421 points by datawrights 6 months ago flag hide 7 comments
distributed_dave 6 months ago next
Excited to share our experience building a distributed system for real-time data processing. We used a mix of open-source tools, including Kafka, Flink, and Elasticsearch.
bigdata_bob 6 months ago next
Great to hear, Dave! Can you share any discoveries made with Kafka's fault tolerance capabilities? Curious to see if it can be used for auto-scaling of stream processing tasks.
reliability_ralph 6 months ago prev next
We observed that Kafka fares exceptionally well in fault tolerance. It's a great choice for reliable real-time data processing. Did you use Kafka connectors for data integration?

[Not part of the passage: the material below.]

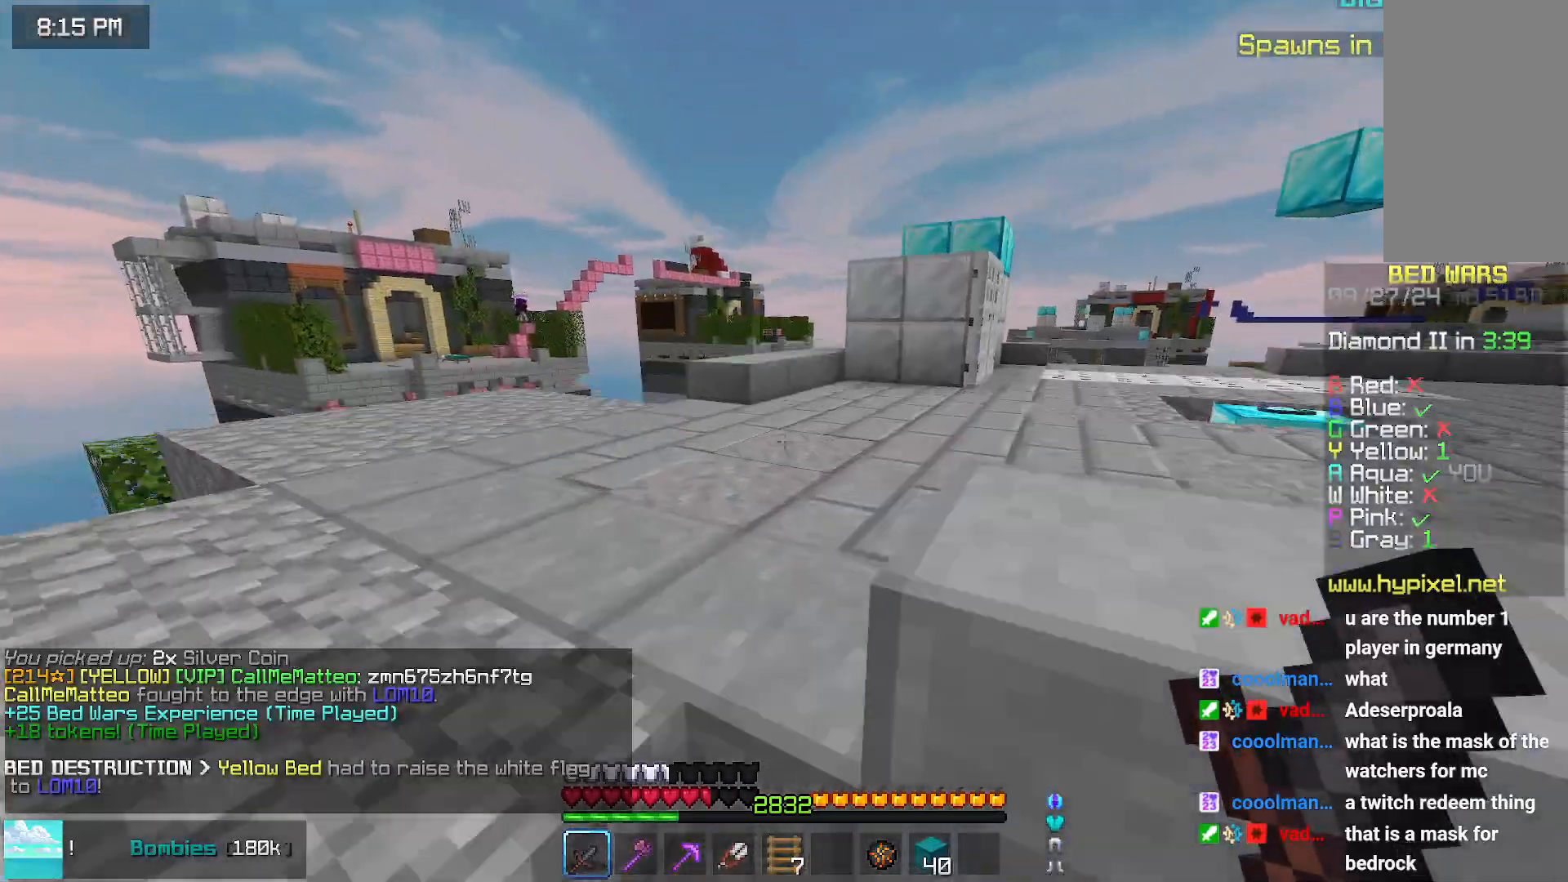
{"keys": ["right", "space", "up"], "mouse": [], "events": [[83, "left", "up"], [183, "right", "down"], [433, "space", "down"]]}
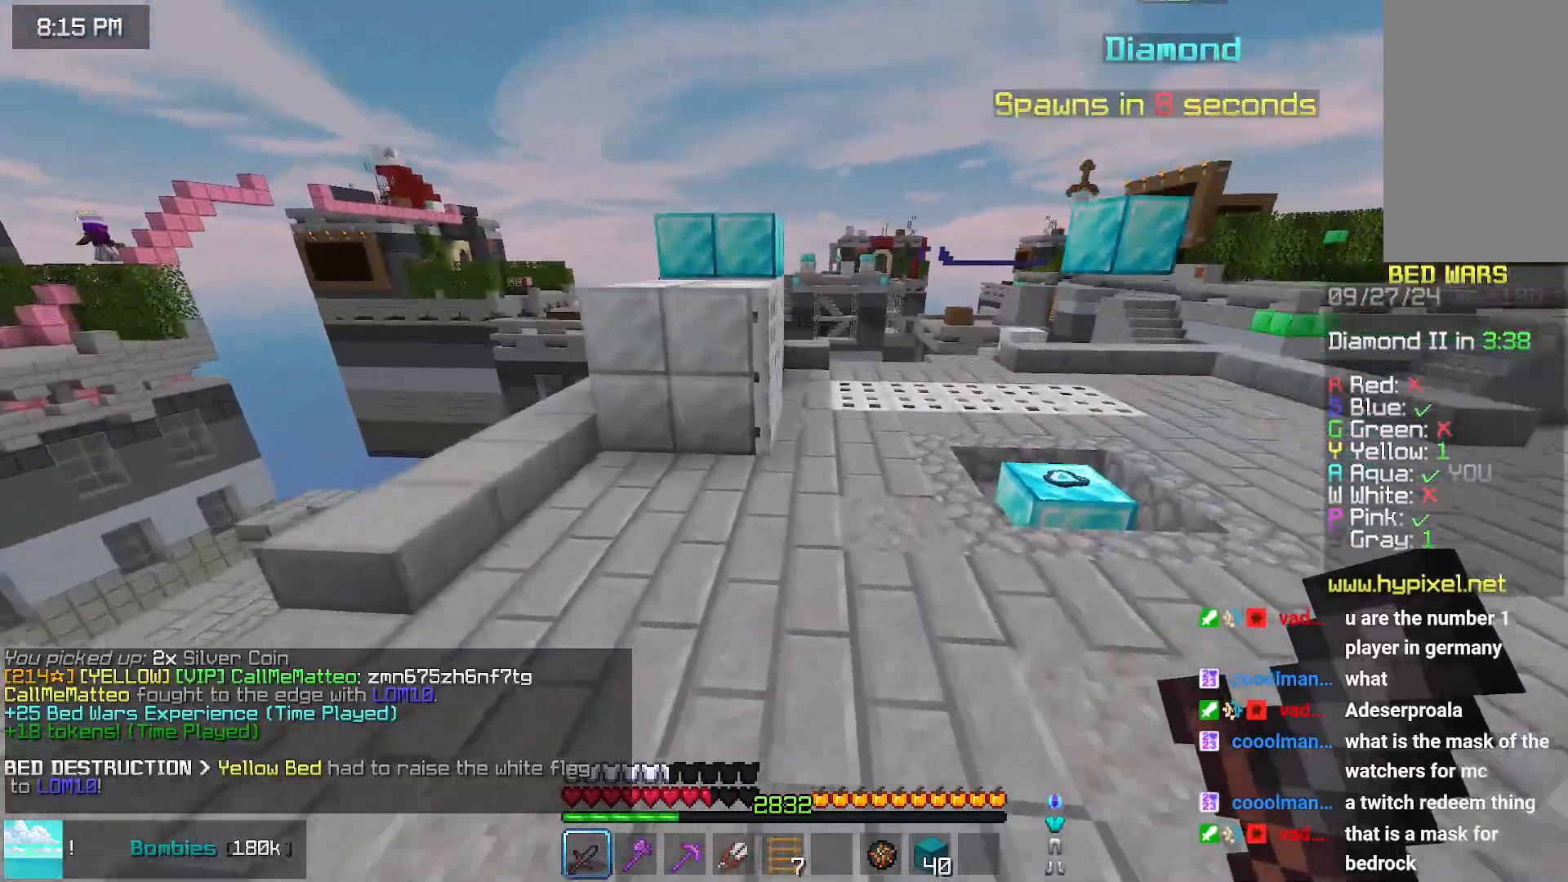
{"keys": ["right", "up"], "mouse": [], "events": [[150, "space", "up"]]}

distributed_dave 6 months ago next
Yes, we had great success using Kafka's connectors possibility to ship data into Elasticsearch. It allowed us to perform real-time analytics.
processing_pete 6 months ago prev next
Flink is a mighty tool indeed, but do you have recommendations for monitoring and debugging large-scale Flink deployments?
cluster_charlie 6 months ago prev next
Impressive! We are constantly looking for new distributed architectures for real-time data processing, so we're excited to go through your insights on using Elasticsearch.
scalability_sally 6 months ago prev next
Congrats on a successful project! My team has played around with other distributed systems like WSO2 ESB. Did you consider any message brokers other than Apache Kafka?